Cette description laisse un point d'interrogation, mais n'annonce pas la catastrophe. Elle pourrait piquer la curiosité de promoteurs ayant géré cette contrainte dans le passé et les inciter à se pointer à l'hôtel de ville lors la vente aux enchères annoncée pour le 17 novembre.

Au premier chef, la Ville ne devrait-elle pas considérer l'acquisition de ces lots totalisant 15 467 m², qui offrent une vitrine autoroutière à l'entrée ouest de Sherbrooke ?

« La Ville a l'option légale d'acheter la propriété pour la valeur des taxes impayées. Elle s'en est prévalue dans le passé. La recommandation qui avait été faite l'an dernier n'était pas en ce sens. Cette évaluation relève d'autres services, qui analyseront si la donne a changé cette année », commente la directrice du contentieux municipal Me Isabelle Sauvé.

Dans l'espoir de récupérer un jour une partie de ses déboursés, le ministère de l'Environnement a enregistré une hypothèque légale sur la propriété afin d'être reconnu comme créancier garanti. En supposant qu'une offre soit adjugée au prix de l'évaluation municipale, une fois les taxes municipales acquittées, ces créanciers de premier rang auraient quelques centaines de milliers de dollars à se partager.

« Une acquisition par la Ville ou par un privé lors d'une vente pour taxes laverait la propriété de toutes dettes antérieures », précise toutefois Me Sauvé.

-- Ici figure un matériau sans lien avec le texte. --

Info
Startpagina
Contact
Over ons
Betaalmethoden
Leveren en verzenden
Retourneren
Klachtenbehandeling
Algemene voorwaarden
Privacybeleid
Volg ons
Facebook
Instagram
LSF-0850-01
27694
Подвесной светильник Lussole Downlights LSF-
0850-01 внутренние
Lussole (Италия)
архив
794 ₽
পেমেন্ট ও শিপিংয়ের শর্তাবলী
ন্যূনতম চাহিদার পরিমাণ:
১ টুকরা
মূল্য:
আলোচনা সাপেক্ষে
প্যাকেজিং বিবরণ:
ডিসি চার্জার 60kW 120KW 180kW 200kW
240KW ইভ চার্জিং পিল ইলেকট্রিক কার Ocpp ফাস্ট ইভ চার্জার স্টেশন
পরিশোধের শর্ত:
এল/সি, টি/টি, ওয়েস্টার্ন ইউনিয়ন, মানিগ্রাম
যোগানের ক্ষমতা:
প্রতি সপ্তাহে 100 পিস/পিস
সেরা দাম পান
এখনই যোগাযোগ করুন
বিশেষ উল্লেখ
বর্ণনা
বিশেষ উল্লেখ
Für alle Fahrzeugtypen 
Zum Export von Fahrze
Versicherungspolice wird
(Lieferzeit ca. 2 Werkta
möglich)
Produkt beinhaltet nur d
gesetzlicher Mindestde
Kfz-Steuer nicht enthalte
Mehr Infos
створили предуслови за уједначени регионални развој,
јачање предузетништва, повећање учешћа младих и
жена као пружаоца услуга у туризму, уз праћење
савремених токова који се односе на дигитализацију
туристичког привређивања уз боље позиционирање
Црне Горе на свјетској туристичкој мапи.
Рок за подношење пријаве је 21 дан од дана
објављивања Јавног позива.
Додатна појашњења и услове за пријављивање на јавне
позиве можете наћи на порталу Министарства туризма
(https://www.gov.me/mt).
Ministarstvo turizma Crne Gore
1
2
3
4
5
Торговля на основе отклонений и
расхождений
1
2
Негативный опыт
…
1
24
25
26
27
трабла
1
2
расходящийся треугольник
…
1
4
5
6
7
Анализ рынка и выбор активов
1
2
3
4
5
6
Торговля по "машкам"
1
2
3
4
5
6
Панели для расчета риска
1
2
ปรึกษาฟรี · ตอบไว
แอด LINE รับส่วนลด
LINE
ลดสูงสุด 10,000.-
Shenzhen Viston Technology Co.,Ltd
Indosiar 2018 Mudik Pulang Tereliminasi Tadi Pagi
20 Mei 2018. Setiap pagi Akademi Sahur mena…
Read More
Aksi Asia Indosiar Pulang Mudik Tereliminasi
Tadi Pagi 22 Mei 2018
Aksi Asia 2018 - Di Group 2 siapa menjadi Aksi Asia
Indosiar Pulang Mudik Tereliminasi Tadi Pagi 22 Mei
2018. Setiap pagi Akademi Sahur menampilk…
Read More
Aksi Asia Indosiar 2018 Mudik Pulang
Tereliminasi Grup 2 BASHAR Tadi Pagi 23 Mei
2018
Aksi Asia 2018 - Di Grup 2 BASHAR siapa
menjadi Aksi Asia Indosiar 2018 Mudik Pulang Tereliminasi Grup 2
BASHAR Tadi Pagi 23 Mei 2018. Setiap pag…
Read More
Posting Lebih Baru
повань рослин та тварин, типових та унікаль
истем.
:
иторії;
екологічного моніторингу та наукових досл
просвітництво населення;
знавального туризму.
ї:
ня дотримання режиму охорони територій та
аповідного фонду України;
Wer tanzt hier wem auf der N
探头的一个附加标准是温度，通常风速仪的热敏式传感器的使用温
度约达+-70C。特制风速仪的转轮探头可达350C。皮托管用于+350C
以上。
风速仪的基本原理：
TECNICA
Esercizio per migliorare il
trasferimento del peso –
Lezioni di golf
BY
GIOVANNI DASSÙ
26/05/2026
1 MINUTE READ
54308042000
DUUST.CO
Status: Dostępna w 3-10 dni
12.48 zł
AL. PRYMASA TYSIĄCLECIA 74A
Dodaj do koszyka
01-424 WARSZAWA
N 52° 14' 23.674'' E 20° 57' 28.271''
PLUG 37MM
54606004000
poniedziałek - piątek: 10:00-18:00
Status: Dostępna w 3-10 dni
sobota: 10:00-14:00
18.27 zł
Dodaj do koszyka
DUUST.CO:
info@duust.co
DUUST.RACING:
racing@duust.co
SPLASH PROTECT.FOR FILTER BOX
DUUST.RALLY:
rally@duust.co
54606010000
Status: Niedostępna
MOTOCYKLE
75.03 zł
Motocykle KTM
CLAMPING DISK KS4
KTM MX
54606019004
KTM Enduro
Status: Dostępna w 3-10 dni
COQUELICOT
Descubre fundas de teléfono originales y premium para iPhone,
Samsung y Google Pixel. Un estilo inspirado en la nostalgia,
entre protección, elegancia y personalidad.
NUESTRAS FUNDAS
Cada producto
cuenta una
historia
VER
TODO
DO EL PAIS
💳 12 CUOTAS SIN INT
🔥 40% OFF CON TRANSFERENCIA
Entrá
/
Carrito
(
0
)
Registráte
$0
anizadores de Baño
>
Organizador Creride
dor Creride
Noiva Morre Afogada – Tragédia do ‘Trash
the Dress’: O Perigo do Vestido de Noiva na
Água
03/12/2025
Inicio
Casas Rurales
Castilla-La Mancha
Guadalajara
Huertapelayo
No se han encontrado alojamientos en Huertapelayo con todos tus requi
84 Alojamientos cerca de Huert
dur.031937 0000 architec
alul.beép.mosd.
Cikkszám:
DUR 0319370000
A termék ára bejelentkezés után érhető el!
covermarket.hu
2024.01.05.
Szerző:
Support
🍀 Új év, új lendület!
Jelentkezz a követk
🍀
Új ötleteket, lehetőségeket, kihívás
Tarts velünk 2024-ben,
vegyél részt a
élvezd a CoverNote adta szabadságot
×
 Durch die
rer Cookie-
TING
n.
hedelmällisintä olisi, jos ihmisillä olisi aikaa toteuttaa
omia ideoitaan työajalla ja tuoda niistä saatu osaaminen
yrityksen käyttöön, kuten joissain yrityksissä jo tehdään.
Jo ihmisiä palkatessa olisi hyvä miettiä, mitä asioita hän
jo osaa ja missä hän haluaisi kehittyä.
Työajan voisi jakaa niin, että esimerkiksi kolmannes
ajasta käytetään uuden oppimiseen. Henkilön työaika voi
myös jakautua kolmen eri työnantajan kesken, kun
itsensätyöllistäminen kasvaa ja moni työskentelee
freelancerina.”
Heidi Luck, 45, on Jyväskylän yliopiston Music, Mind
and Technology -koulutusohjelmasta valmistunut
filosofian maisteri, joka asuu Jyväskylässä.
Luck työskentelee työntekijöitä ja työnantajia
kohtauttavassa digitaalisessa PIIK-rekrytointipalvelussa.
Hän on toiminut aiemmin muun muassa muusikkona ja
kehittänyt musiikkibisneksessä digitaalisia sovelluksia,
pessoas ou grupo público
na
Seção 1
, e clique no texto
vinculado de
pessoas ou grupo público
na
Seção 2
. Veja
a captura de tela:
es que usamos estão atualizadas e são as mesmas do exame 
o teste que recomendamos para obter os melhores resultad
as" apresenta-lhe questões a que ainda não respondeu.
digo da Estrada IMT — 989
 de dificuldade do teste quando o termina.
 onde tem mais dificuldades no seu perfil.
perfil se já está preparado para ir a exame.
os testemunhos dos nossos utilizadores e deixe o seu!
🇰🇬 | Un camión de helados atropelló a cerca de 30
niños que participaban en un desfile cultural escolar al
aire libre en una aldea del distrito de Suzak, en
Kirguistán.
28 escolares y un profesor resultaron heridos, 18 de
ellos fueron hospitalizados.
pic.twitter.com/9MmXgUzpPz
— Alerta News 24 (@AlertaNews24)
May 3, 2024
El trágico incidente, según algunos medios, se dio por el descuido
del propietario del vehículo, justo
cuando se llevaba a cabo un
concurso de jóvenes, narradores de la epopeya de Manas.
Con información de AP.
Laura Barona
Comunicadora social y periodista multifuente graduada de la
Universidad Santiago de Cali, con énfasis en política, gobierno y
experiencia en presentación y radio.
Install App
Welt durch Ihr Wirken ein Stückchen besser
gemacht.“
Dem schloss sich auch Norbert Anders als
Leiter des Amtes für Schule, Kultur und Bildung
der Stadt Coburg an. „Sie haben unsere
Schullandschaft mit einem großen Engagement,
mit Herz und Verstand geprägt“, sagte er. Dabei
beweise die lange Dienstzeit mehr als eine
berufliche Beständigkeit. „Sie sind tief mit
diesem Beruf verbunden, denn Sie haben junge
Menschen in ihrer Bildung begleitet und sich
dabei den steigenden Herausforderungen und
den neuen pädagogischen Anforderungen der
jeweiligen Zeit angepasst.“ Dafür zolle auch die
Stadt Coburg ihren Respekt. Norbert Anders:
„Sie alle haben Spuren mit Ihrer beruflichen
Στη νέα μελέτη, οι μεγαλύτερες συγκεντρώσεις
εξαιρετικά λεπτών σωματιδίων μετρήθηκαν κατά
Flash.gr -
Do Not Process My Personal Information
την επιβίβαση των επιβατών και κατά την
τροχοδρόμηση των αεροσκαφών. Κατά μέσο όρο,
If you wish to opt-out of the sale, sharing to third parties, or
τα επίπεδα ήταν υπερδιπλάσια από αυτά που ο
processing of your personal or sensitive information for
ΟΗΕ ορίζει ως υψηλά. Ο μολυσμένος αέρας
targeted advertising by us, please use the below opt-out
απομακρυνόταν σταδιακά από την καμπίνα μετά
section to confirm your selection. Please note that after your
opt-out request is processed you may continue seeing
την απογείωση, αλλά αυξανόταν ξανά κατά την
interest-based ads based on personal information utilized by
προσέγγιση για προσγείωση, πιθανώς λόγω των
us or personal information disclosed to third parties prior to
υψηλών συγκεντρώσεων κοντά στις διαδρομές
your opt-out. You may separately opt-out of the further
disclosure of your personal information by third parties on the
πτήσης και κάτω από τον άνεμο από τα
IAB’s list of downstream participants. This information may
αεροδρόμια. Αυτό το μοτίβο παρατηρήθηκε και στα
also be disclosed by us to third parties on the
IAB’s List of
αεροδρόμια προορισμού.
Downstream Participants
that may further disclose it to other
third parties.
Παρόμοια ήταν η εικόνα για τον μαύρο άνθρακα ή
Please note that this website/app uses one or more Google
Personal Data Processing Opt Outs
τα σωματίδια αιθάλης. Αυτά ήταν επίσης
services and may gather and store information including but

C'est dire qu'un maigre chèque de 5400 $ pourrait passer la moppe sur des déboursés gouvernementaux de 5,5 M$. Malgré cela, Québec n'entend pas participer au processus de vente, même pas pour faire grimper la mise.

« Les coûts de décontamination seront à la charge de l'éventuel acquéreur et le ministère veillera à ce que toutes les dispositions de la Loi sur la qualité de l'environnement soient respectées », se limite à dire à ce sujet le porte-parole régional, Daniel Messier.

Un maigre chèque de 5400 $ pourrait passer la moppe sur des déboursés gouvernementaux de 5,5 M$.

Qui sont les autres créanciers garantis et quelle sera leur stratégie afin d'atténuer leurs pertes si une vente à prix dérisoire devait se dessiner ? C'est l'une des informations qui manquent.

En plus du montant des coûts de décontamination, insistez-vous !

C'est vrai. Mais ne voyez pas cette montagne plus grosse que l'amas de matériaux qui pourrissait debout. Les bons développeurs réussissent la plupart du temps à trouver la bonne porte.

Par exemple, en 2012, l'ex-député péquiste Serge Cardin a annoncé fièrement au nom de son collègue de l'époque, Yves-François Blanchet, alors ministre du Développement durable, de l'Environnement de la Faune et des Parcs une subvention de 1 M$ pour défrayer les coûts de décontamination des terrains voisins de la Place Belvédère, là où une nouvelle bâtisse est en construction. De par la configuration, celle-ci comprendra vraisemblablement un commerce qui offrira le service au volant. Comme client, c'est pratique d'être servi sans débarquer dans notre voiture. Par contre, ce mode de consommation ne s'inscrit pas tellement dans la lutte aux changements climatiques...

En jouxtant les mots développement et environnement, on n'est jamais à une contradiction près. Les deux peuvent même venir qu'à se conjuguer.

Y'a pas de garantie, mais un chèque de 5430 $ et de la patience pourraient être une combinaison gagnante pour remporter la loterie de la décontamination à Deauville.